Material provided
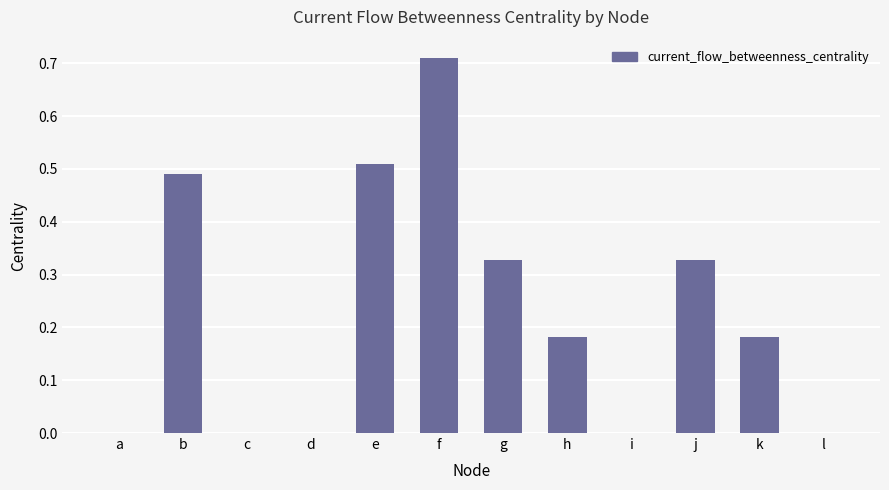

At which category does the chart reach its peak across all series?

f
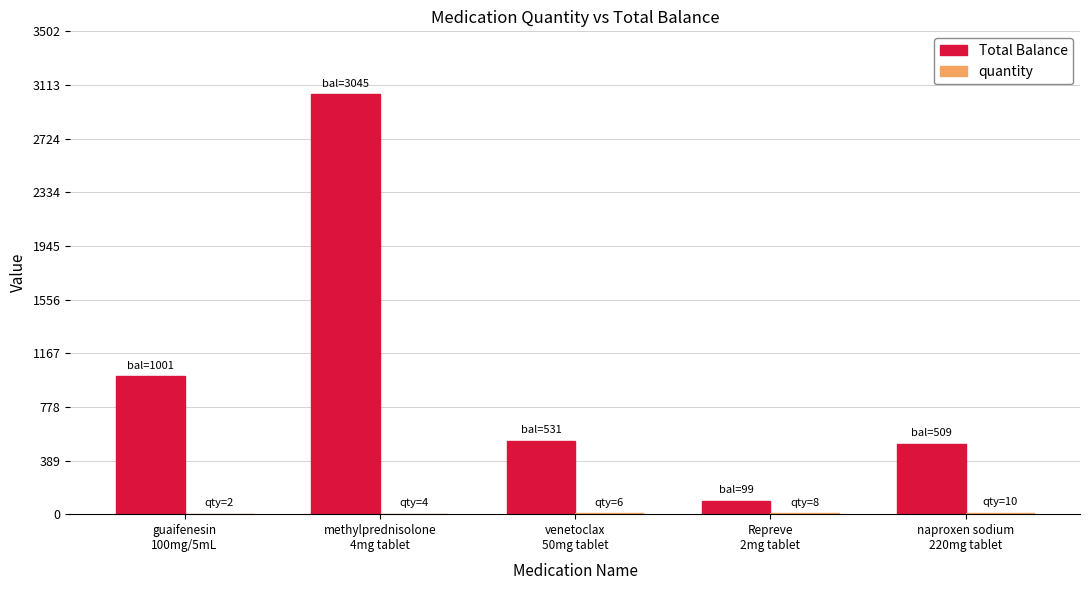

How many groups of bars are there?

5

--

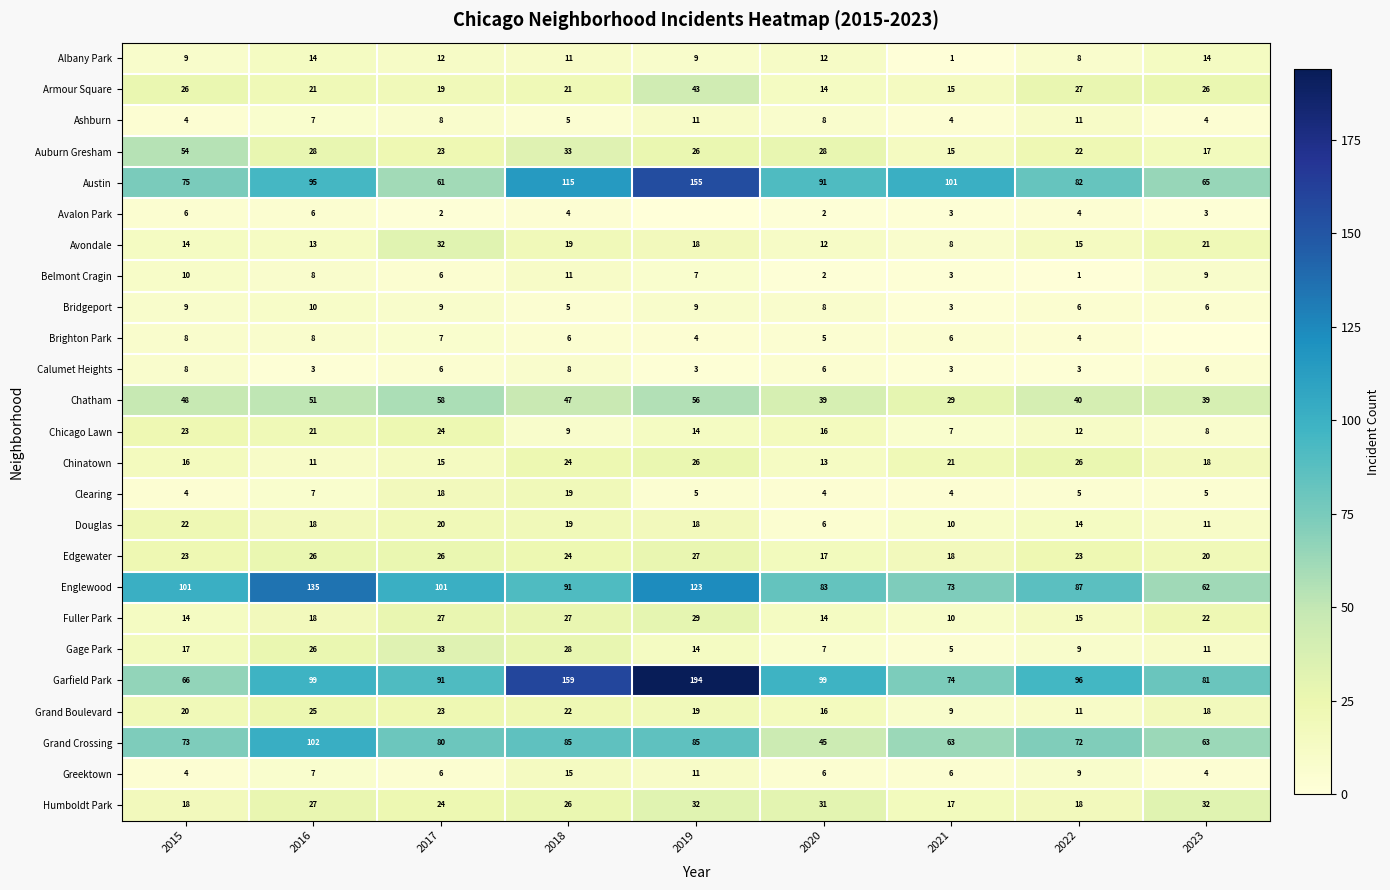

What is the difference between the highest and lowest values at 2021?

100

The problem
Copy the entries above word for word, from the line with "At which category" through the line with "How many groups of bars are there?", including both of those lines. Leave the pictures out of your copy.

Exercise answer
At which category does the chart reach its peak across all series?

f

How many groups of bars are there?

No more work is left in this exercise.